* Begin Selection *

That American Anime term is going to stick, guys. I hope you're prepared for it. I have been, for a long time. Cool Laughing Twisted Evil

FYI, I have absolutely nothing to do with this "change". I'm just a mere powerless Internet user, like many of you. I just happen to be ahead of the curve on this topic.

Quote:
The Rooster Teeth-produced anime about four schoolgirls who happen to be monster slayers will be redubbed in Japanese to become the first American anime export.


http://www.idigitaltimes.com/articles/24423/20140820/rwby-japanese-dub-release-coming-rooster-teeth-date-anime-manga-volume-2.htm

Quote:
Rooster Teeth’s ‘RWBY’ Marks First US-Based Anime Going To Japan


http://www.thevideoink.com/news/rooster-teeths-rwby-marks-first-us-based-anime-going-japan/

Quote:
A YouTube anime has risen above the rest


http://www.diamondbackonline.com/blogs/article_123805f2-c716-11e3-bd94-0017a43b2370.html

Unlike OEL manga, this will be a harder force for the anime community to stop. I remember those days, where people's reactions to OEL manga was "false advertising" and the like. Since then, OEL manga is practically dead, especially when Tokyopop itself is dead.

* End Selection *

> _Short exercise 1_: Retype the post on American anime, everything from "That American Anime" down to "American anime export.".
> _Short exercise 2_: List every web address that appears in the post on American anime.

* Begin Dataset records *

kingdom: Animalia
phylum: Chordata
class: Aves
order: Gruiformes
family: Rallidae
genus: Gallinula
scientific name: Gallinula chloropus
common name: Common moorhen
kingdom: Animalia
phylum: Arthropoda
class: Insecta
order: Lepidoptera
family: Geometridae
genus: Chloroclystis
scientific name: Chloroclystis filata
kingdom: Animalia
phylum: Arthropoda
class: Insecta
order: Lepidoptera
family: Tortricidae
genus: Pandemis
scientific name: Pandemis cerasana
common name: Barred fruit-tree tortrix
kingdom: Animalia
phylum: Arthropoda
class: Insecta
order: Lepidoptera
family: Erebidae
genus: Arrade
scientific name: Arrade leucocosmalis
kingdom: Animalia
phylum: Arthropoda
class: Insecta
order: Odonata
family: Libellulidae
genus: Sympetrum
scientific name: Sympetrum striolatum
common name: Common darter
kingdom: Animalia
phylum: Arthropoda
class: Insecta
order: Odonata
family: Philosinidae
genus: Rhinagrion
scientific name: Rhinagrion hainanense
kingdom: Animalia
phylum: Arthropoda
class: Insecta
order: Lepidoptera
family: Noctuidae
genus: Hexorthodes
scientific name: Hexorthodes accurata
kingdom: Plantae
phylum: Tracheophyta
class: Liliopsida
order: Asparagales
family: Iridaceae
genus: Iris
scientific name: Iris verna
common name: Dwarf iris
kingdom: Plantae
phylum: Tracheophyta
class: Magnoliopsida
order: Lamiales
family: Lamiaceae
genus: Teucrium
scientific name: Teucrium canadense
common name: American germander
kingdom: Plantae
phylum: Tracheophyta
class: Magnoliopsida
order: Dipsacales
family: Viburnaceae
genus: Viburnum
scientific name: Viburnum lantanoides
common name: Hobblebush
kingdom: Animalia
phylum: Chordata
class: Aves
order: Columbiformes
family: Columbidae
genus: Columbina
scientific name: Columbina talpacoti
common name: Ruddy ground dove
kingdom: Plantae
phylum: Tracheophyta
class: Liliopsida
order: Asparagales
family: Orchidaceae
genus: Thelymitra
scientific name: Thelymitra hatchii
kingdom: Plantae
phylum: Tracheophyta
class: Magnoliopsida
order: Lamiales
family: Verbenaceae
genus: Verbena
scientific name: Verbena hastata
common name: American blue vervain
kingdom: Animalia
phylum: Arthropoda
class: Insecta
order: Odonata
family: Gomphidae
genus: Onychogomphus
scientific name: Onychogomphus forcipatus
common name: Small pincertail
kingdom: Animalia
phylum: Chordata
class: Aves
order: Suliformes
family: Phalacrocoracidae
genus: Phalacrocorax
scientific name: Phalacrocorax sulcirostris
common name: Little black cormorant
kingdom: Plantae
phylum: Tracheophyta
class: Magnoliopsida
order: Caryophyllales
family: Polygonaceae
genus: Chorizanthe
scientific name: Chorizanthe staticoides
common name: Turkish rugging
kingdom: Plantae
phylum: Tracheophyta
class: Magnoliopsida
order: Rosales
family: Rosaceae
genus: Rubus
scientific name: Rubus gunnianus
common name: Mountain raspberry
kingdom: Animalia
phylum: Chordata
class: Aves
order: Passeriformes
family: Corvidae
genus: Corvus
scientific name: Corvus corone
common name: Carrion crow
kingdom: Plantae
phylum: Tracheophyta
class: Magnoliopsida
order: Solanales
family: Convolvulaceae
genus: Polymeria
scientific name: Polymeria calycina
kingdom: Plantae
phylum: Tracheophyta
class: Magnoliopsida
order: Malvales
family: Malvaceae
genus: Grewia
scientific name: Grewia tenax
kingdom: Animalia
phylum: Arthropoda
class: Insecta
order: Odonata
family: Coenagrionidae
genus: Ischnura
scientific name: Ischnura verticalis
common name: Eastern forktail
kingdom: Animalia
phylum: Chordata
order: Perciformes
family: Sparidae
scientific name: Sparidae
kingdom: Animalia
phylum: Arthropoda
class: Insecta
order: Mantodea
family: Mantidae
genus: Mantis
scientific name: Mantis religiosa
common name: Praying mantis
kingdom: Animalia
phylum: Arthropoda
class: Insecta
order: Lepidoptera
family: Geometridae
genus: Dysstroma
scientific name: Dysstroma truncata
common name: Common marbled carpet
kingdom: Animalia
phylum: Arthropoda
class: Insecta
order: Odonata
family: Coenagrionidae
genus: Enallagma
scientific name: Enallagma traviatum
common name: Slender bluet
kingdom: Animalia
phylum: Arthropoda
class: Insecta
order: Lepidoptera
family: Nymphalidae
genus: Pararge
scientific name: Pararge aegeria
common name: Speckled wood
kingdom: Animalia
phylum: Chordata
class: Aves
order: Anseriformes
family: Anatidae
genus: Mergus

* End Dataset records *

> _Output 1_:
That American Anime term is going to stick, guys. I hope you're prepared for it. I have been, for a long time. Cool Laughing Twisted Evil

FYI, I have absolutely nothing to do with this "change". I'm just a mere powerless Internet user, like many of you. I just happen to be ahead of the curve on this topic.

Quote:
The Rooster Teeth-produced anime about four schoolgirls who happen to be monster slayers will be redubbed in Japanese to become the first American anime export.

> _Output 2_:
http://www.idigitaltimes.com/articles/24423/20140820/rwby-japanese-dub-release-coming-rooster-teeth-date-anime-manga-volume-2.htm
http://www.thevideoink.com/news/rooster-teeths-rwby-marks-first-us-based-anime-going-japan/
http://www.diamondbackonline.com/blogs/article_123805f2-c716-11e3-bd94-0017a43b2370.html